Batch Normalization greatly improved my Convolutional Neural Network in my last post. My colorized image successfully captured a wide range of colors, more than the standard sepia dogging my other models since the beginning of my Capstone. Because of this, I decided to run my model for longer, in hopes of improving my results; gathering weights more suitable for my desired results.

I ran the model for 25 epochs, with an early stopping rate at 5 epochs. The process took roughly two hours, and the results were lackluster. Where my original CNN was able to create a colorized photo with reasonable results, running the model for longer re-colorized the photo in sepia. But why could this be? I running a model for 10 epochs could produce reasonable results, why would running my model for 25 over color my image? The reason, I found, after studying further, was a problem with generalization.

Essentially, where my model was able to find reasonable weights in 10 epochs, training the model for longer actually made my model over-generalize its own results. As the model trained, it kept attempting to reduce the difference between actual and expected values in the colorization process. But because of this, the unique connections between certain grays and their RGB cousins became over-generalized, and my model chose sepia, or brown, instead of the true color, since brown is the color most like every other color on the color wheel.

To reconcile this problem, I decided to do research into Dropout. Dropout is a technique used in machine learning problems where a neurons in hidden layers are randomly selected, and removed from the network to ensure that the model can adapt to different inputs, without over-generalizing on the outputs. Where Dropout is typically used to drop neurons that go ‘dead’ (with vanishing gradients), I would use Dropout to also help my model handle variability.

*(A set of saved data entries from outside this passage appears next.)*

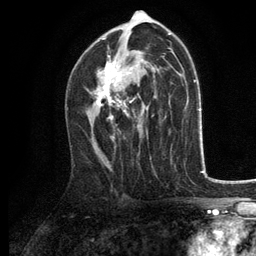
Breast MRI, one axial slice; slice 73 of 134 in the series (ordered by position); cropped to one breast; dynamic contrast-enhanced series, time point 2 of 6 at this slice position (early post-contrast); 3 T; TE 2.8 ms, TR 7.5 ms; 1.2 mm slice thickness; 256 × 256 image matrix, field of view 175 × 175 mm. Female patient.
Structures marked on this image (semi-automatically segmented with operator editing):
- enhancing-tissue mask used for the functional tumour volume (all voxels passing the contrast-enhancement thresholds inside the analysis volume; usually the tumour): box from (x=90, y=39) to (x=141, y=121) px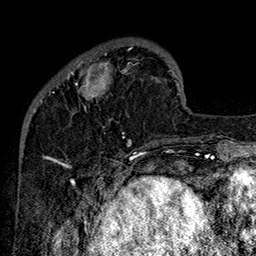
Breast MRI (dynamic contrast-enhanced), one axial slice. Slice 41 of 160 in the series (ordered by position). Cropped to one breast. Dynamic contrast-enhanced series, time point 2 of 7 at this slice position (early post-contrast). 1.5 T. TE 2.8 ms, TR 5.4 ms. 256 × 256 image matrix. Female patient.
Structures marked on this image (semi-automatic segmentation, software-assisted and operator-edited):
- enhancing-tissue mask used for the functional tumour volume (all voxels passing the contrast-enhancement thresholds inside the analysis volume; usually the tumour): box from (x=49, y=48) to (x=160, y=145) px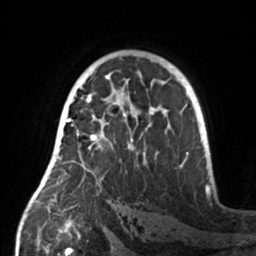
Breast MRI, one axial slice. Slice 94 of 160 in the series (ordered by position). Cropped to one breast. Dynamic contrast-enhanced series, time point 2 of 7 at this slice position (early post-contrast). 3 T. TE 1.7 ms, TR 4.6 ms. 1 mm slice thickness. 256 × 256 image matrix, field of view 160 × 160 mm. Female patient.
Structures marked on this image (semi-automatic segmentation, software-assisted and operator-edited):
- enhancing-tissue mask used for the functional tumour volume (all voxels passing the contrast-enhancement thresholds inside the analysis volume; usually the tumour): bounding box <55,107,159,174> (left, top, right, bottom; pixels)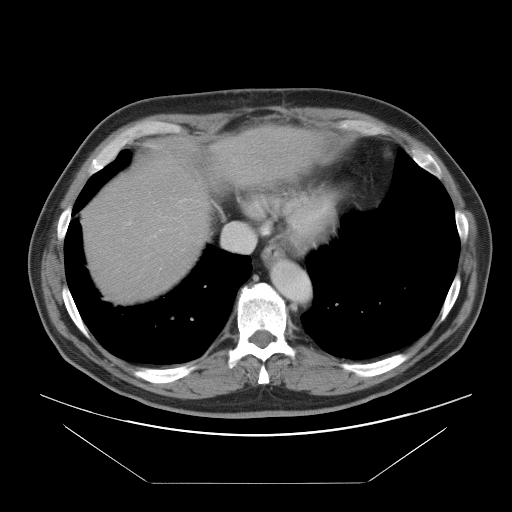
Contrast-enhanced abdominal CT, one axial slice. Position 83 of 97 along the scan axis. 120 kVp. Intravenous contrast given. Soft-tissue window (W 400 / L 40 HU). 5 mm slice thickness. 512 × 512 image matrix, field of view 442 × 442 mm. Case-level facts recorded for this patient, not image findings: patient: male, age 60 years at operation; diagnosis: colorectal cancer liver metastases, imaged before liver resection; multiple liver metastases: no; largest metastasis: 7 cm; disease in both lobes: yes.
Annotated regions visible in this slice (outlined manually by an expert reader):
- hepatic veins: bounding box <222,223,255,253> (left, top, right, bottom; pixels)
- liver: <84,131,309,301>
- planned liver remnant (the part of the liver to remain after resection): <84,179,209,300>
- portal vein (with intrahepatic branches): <160,200,184,231>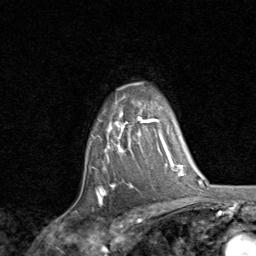
Breast MRI, one axial slice; position 63 of 80 along the scan axis; cropped to one breast; dynamic contrast-enhanced series, time point 2 of 8 at this slice position (early post-contrast); 1.5 T; TE 1.7 ms, TR 4.5 ms; 2 mm slice thickness; 256 × 256 image matrix, field of view 180 × 180 mm. Female patient.
Structures marked on this image (semi-automatically segmented with operator editing):
- enhancing-tissue mask used for the functional tumour volume (all voxels passing the contrast-enhancement thresholds inside the analysis volume; usually the tumour): bounding box (x1, y1, x2, y2) in pixels: (96, 113, 159, 199)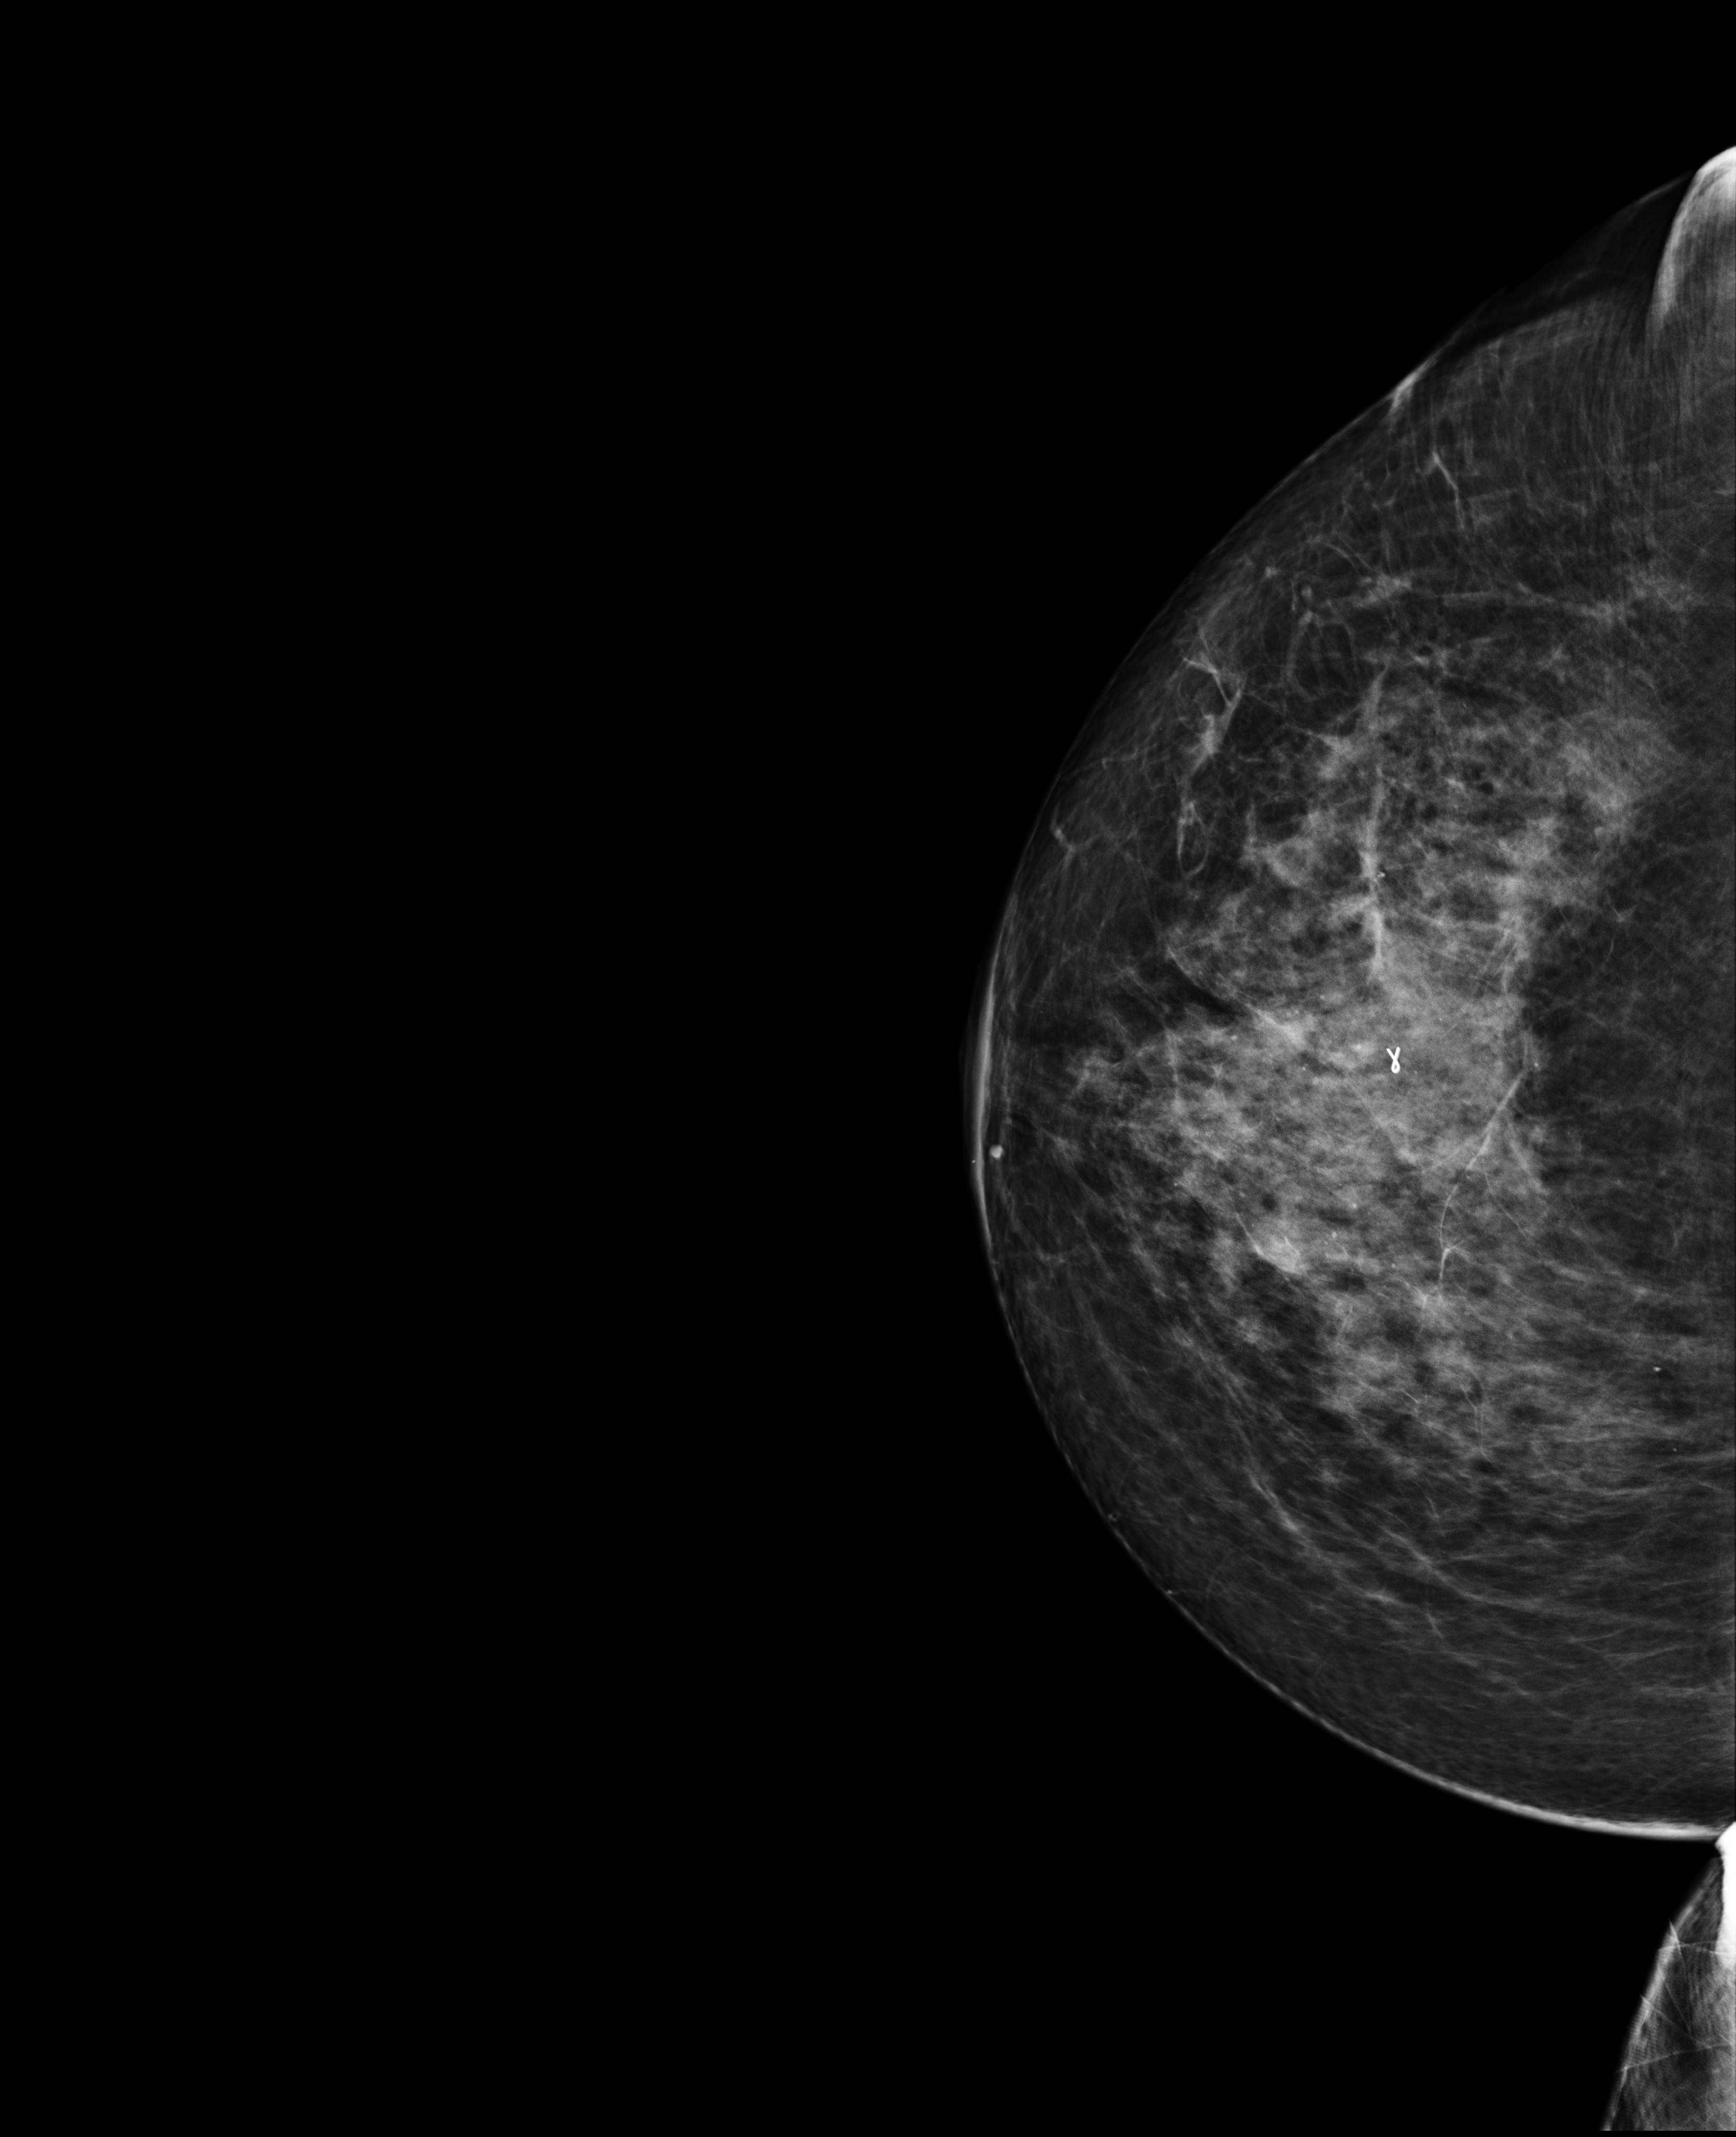
Diagnostic examination (additional views), compressed breast thickness 81 mm, system: Selenia Dimensions. Patient: female, 71 years.
Image type: full-field digital mammogram. Breast: right. Projection: CC view.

Reading into Dropout on Keras’ website, I discovered that a Dropout layer will randomly drop a neuron by assigning its input value/weight to zero. This regularization technique essentially removes the influence of dead neurons on their sibling components in later hidden layers. In this way, by forward pass experiences a form of random feature selection that helps prevent overfitting. On the backward pass, where gradient descent is calculated, dead neurons are not updated in their weights, since their weights are not calculated to begin with.

I decided to add a dropout layer between each Conv2D layer of my network. My thinking was that by adding a dropout layer between Conv2D, each calculated layer would experience dropout along the network, helping my model to avoid overfitting by forcing the remaining neurons to pull extra weight along the forward pass. Some interesting changes where immediately apparent during training. Notably, training time went up from approximately 353 seconds per epoch to 383s, 447s, 551s, and so on. This added training time could be beneficial to my network, since the remaining neurons in my network have to adapt and compensate for the randomly selected dead neurons, or it could mean that my model is diverging from my desired results.

Unfortunately, my model didn’t improve my results, even with dropout. If anything, what was returned was even fuzzier, out of focus, and more brown than I anticipated. With these results, more studying is needed. I will look into transfer learning.